Tuesday, February 16, 2010

16/02/10

How do you push your top students without leaving the slower learners behind in the dust? And how do you cultivate the learning of the slower learners without boring the top students completely to death? This of course is the challenge of every teacher, but I think the problem is magnified over here where there is no such thing as “accelerated courses” or anything or the sort, and where the class size ranges from 80 to 100+ students (remember, my quaint 45 student classes are the envy of every PCV), so the difference between the top and the bottom is bound to be greater. When we do exercises, some kids will have completed the exercise before other kids have even finished writing down all the questions.
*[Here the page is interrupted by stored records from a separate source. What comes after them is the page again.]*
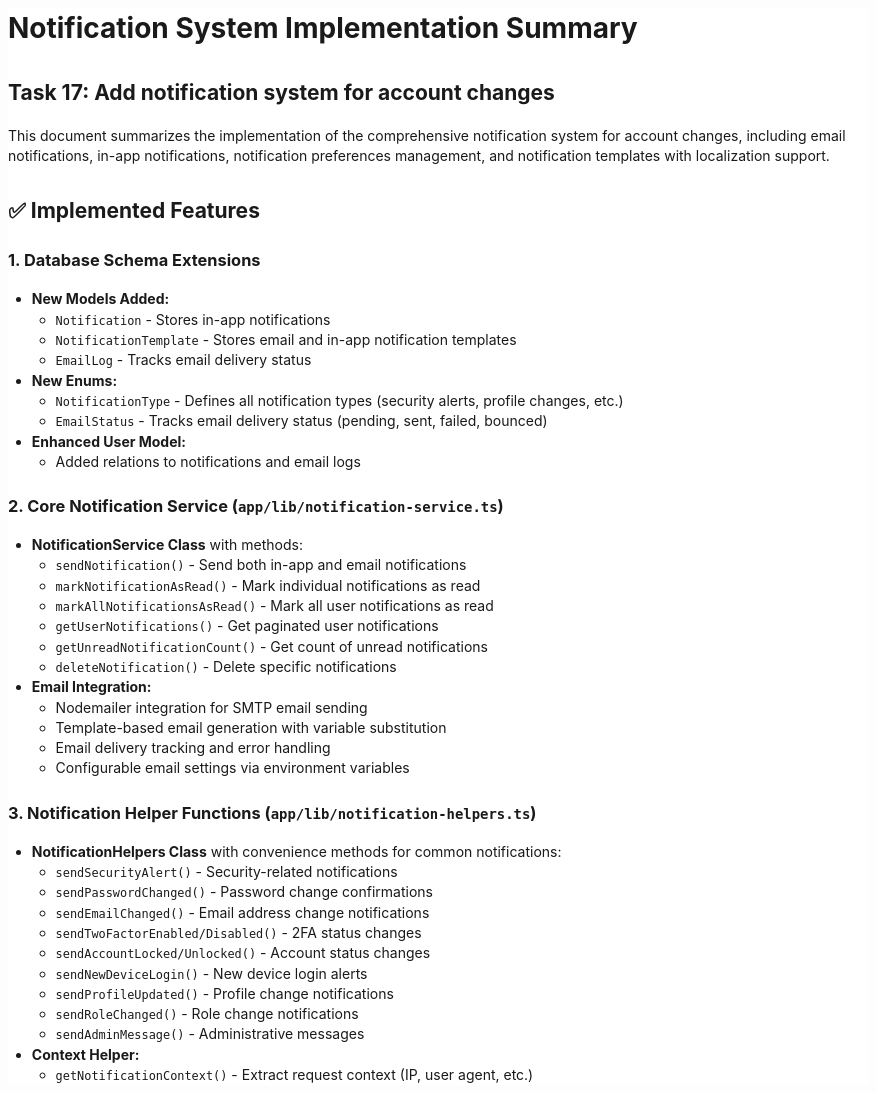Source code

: # Notification System Implementation Summary

## Task 17: Add notification system for account changes

This document summarizes the implementation of the comprehensive notification system for account changes, including email notifications, in-app notifications, notification preferences management, and notification templates with localization support.

## ✅ Implemented Features

### 1. Database Schema Extensions
- **New Models Added:**
  - `Notification` - Stores in-app notifications
  - `NotificationTemplate` - Stores email and in-app notification templates
  - `EmailLog` - Tracks email delivery status
- **New Enums:**
  - `NotificationType` - Defines all notification types (security alerts, profile changes, etc.)
  - `EmailStatus` - Tracks email delivery status (pending, sent, failed, bounced)
- **Enhanced User Model:**
  - Added relations to notifications and email logs

### 2. Core Notification Service (`app/lib/notification-service.ts`)
- **NotificationService Class** with methods:
  - `sendNotification()` - Send both in-app and email notifications
  - `markNotificationAsRead()` - Mark individual notifications as read
  - `markAllNotificationsAsRead()` - Mark all user notifications as read
  - `getUserNotifications()` - Get paginated user notifications
  - `getUnreadNotificationCount()` - Get count of unread notifications
  - `deleteNotification()` - Delete specific notifications
- **Email Integration:**
  - Nodemailer integration for SMTP email sending
  - Template-based email generation with variable substitution
  - Email delivery tracking and error handling
  - Configurable email settings via environment variables

### 3. Notification Helper Functions (`app/lib/notification-helpers.ts`)
- **NotificationHelpers Class** with convenience methods for common notifications:
  - `sendSecurityAlert()` - Security-related notifications
  - `sendPasswordChanged()` - Password change confirmations
  - `sendEmailChanged()` - Email address change notifications
  - `sendTwoFactorEnabled/Disabled()` - 2FA status changes
  - `sendAccountLocked/Unlocked()` - Account status changes
  - `sendNewDeviceLogin()` - New device login alerts
  - `sendProfileUpdated()` - Profile change notifications
  - `sendRoleChanged()` - Role change notifications
  - `sendAdminMessage()` - Administrative messages
- **Context Helper:**
  - `getNotificationContext()` - Extract request context (IP, user agent, etc.)
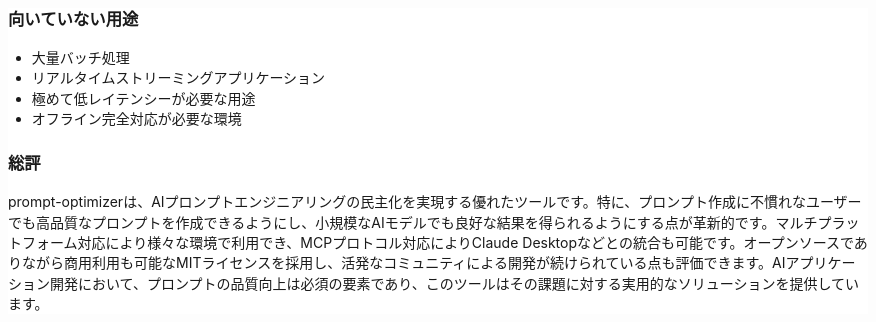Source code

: ### 向いていない用途
- 大量バッチ処理
- リアルタイムストリーミングアプリケーション
- 極めて低レイテンシーが必要な用途
- オフライン完全対応が必要な環境

### 総評
prompt-optimizerは、AIプロンプトエンジニアリングの民主化を実現する優れたツールです。特に、プロンプト作成に不慣れなユーザーでも高品質なプロンプトを作成できるようにし、小規模なAIモデルでも良好な結果を得られるようにする点が革新的です。マルチプラットフォーム対応により様々な環境で利用でき、MCPプロトコル対応によりClaude Desktopなどとの統合も可能です。オープンソースでありながら商用利用も可能なMITライセンスを採用し、活発なコミュニティによる開発が続けられている点も評価できます。AIアプリケーション開発において、プロンプトの品質向上は必須の要素であり、このツールはその課題に対する実用的なソリューションを提供しています。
My guess is that very little school-related thinking is done outside of school here. It seems that my students do homework on a more regular basis than some of my colleagues.’ But despite the fact that I always ask my students “is it work for the classroom (homework is trabalha para casa, literally work for home)? No it’s work for the house, not to be done in the classroom,” and they all giggle and agree with me, I have the feeling very few are studying at home. There is very little retained from one class to the next. We will really nail a concept one day—I am quite good at picking out the kids who are completely lost or off in space, and I will get them on the same page as everyone. And then the next class we are back at square one. It’s quite frustrating because in math you are constantly building on what you already know, so if my students can’t add two numbers, how will they be able to add a series of 6 numbers?
I have become the information technology person for the mission now, whether it’s helping add or delete columns from the salary spreadsheet in the school office, to showing them how to have their computer files listed in alphabetical order so it’s easier to search for the one they want, to making excel spreadsheets for the sisters. I was asked last week to take a picture of one of the girls with gifts from her sponsor to send to her sponsor. I am still unclear as to why it had to be me specifically who took the picture, because I am pretty sure they all know how to operate the camera. My hunch is that there is a misconception that I will take a better picture because I am so “technologically-savvy.”
A student in the 11th grade asked me today where in the U.S. I am from. I said (like I always do here) Chicago. He asked if Chicago was close to Miami and said that Miami is very beautiful. I asked if he had been to Miami and he said “no, but I have seen it in all of the rap videos.”